Reactive Graphs for Efficient Markov Chain Monte Carlo Inference in Probabilistic Programming Languages

2026-06-29Programming Languages

Programming Languages
AI summary

The authors propose a method to make probabilistic programs run faster by reusing parts of previous calculations when only small changes happen. They achieve this by automatically turning these programs into a dynamic graph that tracks which parts depend on which variables, so only the necessary parts get recalculated during inference. Their approach builds on ideas from functional programming, linking different programming patterns to types of probabilistic models like Bayesian networks and universal probabilistic languages.

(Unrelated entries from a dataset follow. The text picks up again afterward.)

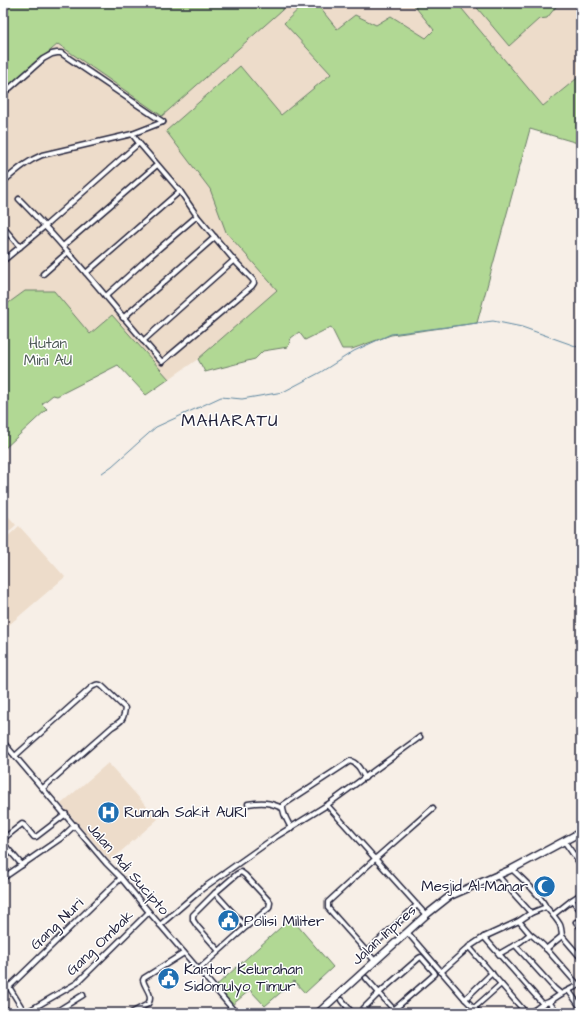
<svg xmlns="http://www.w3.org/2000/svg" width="584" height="1016" font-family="'Architects Daughter',sans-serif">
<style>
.built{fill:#eddcca}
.green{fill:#b1d894;stroke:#6a7d68}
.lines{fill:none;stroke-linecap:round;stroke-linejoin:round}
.stream{stroke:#5c86a0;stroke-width:1}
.minor-casing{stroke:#22223b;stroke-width:7}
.secondary-casing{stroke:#22223b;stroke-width:9}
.minor{stroke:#fff;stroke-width:4}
.secondary{stroke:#fff;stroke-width:6}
.labels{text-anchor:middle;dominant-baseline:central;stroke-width:3;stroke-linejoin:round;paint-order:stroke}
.park-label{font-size:15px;fill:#4d5956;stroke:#fff}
.poi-label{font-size:15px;fill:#22223b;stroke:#fff;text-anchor:start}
.street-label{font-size:15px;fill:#22223b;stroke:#fff}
.quarter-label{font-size:17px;letter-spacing:1px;fill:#22223b;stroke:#fff}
</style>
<rect width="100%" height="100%" fill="#f7efe7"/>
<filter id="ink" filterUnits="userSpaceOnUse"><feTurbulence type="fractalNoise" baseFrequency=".025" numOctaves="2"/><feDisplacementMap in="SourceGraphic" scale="8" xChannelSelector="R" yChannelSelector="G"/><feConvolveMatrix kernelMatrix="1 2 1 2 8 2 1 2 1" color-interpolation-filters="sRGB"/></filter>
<g filter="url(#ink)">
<g class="built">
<polygon points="3,3 581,3 581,144 530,129 477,323 391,335 352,349 342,349 331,327 305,340 299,332 291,338 288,347 263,351 255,359 205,372 198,359 146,395 118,365 57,396 53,395 42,404 47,409 3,450"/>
<polygon points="3,510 16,525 3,537"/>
<polygon points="19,526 65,577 3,630 3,541"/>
<polygon points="108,763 158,819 110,861 61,804"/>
</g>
<g class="green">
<polygon points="3,3 290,3 162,116 58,44 3,91"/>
<polygon points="305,3 316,3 337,29 355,15 376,25 391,16 426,38 434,30 412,3 457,3 543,106 581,75 581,144 530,129 477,323 391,335 352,349 342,349 331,327 305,340 299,332 291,338 288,347 263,351 255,359 205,372 198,359 277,290 226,232 210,189 166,131 240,66 281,115 331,74 284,23"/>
<polygon points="473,3 559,3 547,18 539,19 509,46"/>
<polygon points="25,291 54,291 90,334 112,315 169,379 146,395 118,365 57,396 53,395 42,404 47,409 3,450 3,307"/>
<polygon points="291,918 333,967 305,993 294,981 265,1006 250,990 232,1005 217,985"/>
</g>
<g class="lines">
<polyline class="stream" points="102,473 112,466 156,427 221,397 242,399 283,392 321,372 354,351 391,334 493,321 522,327 581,348"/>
<defs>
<g id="minor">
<polyline points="3,94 43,59 52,54 57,53 61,53 163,122"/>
<path d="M 3,182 C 16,171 27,161 42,155 L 132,134 L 163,122"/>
<path d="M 19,199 C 70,250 114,308 162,362 L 252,286 L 254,283 L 253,280 L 234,260 L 197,216 L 180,191 L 139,143 L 132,134"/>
<polyline points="3,227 20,247"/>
<polyline points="63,246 157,165"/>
<polyline points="3,261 45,226 139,143"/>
<polyline points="86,273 180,191"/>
<polyline points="43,274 68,252"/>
<polyline points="106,296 148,258 197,216"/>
<polyline points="123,318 215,237"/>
<polyline points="143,341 234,260"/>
<polyline points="3,742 106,863 121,878 149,912 236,1013"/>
<path d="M 15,756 L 92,687 C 96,685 98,683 102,686 L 125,708 C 124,719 122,721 112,727 L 43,788"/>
<path d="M 248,804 C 262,802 269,802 282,808"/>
<polyline points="327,805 426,915"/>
<path d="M 291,828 C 287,820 282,813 283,805 L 350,761 C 358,763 361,771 365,778"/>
<polyline points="3,839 22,824 24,825 34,837 36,837 66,814"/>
<polyline points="564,841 581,865"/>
<polyline points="3,843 22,865"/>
<path d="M 512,869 C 523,880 539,893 546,907"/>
<polyline points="497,875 531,913"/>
<polyline points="3,878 61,838 75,825"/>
<polyline points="215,893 246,927"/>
<polyline points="572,900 581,894"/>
<polyline points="519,921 530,934 534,937 543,945 578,985"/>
<polyline points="576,922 581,928"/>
<polyline points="160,925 202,889 277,836 327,805 420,737"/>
<polyline points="407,932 465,999 479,1013"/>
<polyline points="562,936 581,958"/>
<polyline points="484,937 543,1004"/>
<polyline points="515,945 555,989 561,994"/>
<polyline points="469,947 526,1013 530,1013 543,1004 549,1002 561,994 581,984"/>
<path d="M 546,949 L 562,936 C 561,925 561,925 553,915"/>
<polyline points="367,951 417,905"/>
<polyline points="499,954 520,942 530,934"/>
<polyline points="375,961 328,908 328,902 375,859 433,808"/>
<polyline points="199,969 246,927 269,908 270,903 270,902 245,875 241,872 237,874 215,893 193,915 193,920 197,926 219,951"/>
<polyline points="441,972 469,947 484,937 519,921 531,913 546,907 553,915 572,900 581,911"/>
<polyline points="3,977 25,1013"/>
<polyline points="366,978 394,1010"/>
<polyline points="9,987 121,878"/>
<polyline points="569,991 581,1008"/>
<polyline points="465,999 492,973"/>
<polyline points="342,1000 352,1013"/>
<polyline points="549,1002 557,1013"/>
<polyline points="3,1007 9,1013"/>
<polyline points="474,1008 501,984"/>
<polyline points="25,1013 77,983 149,912"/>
<polyline points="54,1013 83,995"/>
<path d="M 131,1013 L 148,1004 C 154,995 145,989 143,980 L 144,978 L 184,953"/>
<polyline points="359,1013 379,993 419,958 421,957 434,972 435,974 390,1013"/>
</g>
<polyline id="secondary" points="318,1013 426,915 450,896 512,869 581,832"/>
</defs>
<use href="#minor" class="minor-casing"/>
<use href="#secondary" class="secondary-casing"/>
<use href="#minor" class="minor"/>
<use href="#secondary" class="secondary"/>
</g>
</g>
<defs>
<symbol id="hospital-disc" viewBox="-11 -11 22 22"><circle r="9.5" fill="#1f6fb2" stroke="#fff"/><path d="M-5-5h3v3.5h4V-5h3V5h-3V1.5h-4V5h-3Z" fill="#fff"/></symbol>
<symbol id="mosque-disc" viewBox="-11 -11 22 22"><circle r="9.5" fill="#1f6fb2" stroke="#fff"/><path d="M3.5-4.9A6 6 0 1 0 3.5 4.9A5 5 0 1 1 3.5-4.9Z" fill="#fff"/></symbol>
<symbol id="civic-disc" viewBox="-11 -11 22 22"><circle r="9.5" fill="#1f6fb2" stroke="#fff"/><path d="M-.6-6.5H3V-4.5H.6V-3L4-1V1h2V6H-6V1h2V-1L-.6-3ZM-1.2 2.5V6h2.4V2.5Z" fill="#fff"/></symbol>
</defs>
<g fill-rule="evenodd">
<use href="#hospital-disc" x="96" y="800" width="25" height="25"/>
<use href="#mosque-disc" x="532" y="874" width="25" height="25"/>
<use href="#civic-disc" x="216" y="908" width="25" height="25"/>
<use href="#civic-disc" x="156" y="966" width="25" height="25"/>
</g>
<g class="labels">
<g class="park-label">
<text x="48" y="343">Hutan<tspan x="48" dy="17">Mini AU</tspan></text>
</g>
<g class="poi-label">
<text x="124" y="812">Rumah Sakit AURI</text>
<text x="528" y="886" text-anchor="end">Mesjid Al-Manar</text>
<text x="244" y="921">Polisi Militer</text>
<text x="184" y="969">Kantor Kelurahan<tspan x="184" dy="17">Sidomulyo Timur</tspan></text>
</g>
<g class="street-label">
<text transform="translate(128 869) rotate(49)">Jalan Adi Sucipto</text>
<text transform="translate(57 924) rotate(-44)">Gang Nuri</text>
<text transform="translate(384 935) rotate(-42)">Jalan Inpres</text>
<text transform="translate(100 943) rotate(-44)">Gang Ombak</text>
</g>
<g class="quarter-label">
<text x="230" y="421">MAHARATU</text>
</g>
</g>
<rect width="584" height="1016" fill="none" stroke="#fff" stroke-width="16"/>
<rect x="8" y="8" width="568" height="1000" fill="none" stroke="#22223b" stroke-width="1.5" filter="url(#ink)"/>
</svg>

probabilistic programmingMarkov chain Monte Carlodynamic graphfunctional reactive programmingdata dependenciesapplicative functormonadsBayesian networksuniversal probabilistic programming
Authors
Viktor Palmkvist, Fredrik Ronquist, David Broman
Abstract
An important aspect of making inference based on a probabilistic program practical is efficiency; faster evaluation enables more work per unit of time, which can be translated into more precision. Inference via Markov chain Monte Carlo has a property that can be favorably exploited for efficiency: most proposed samples are computed as minor variations of previous samples, i.e., a clever implementation can skip computations pertaining to what is unchanged. This paper provides an approach for automatically translating a probabilistic program to a dynamic graph, reminiscent of functional reactive programming, that explicitly represents data dependencies, enabling proposals to only recompute the parts of the graph that depend on redrawn random variables. The graph-building interface follows familiar functional programming interfaces, which also connect to their expressiveness in terms of probabilistic programming: models using the applicative functor portion express Bayesian networks, while those using monads represent universal probabilistic programming languages.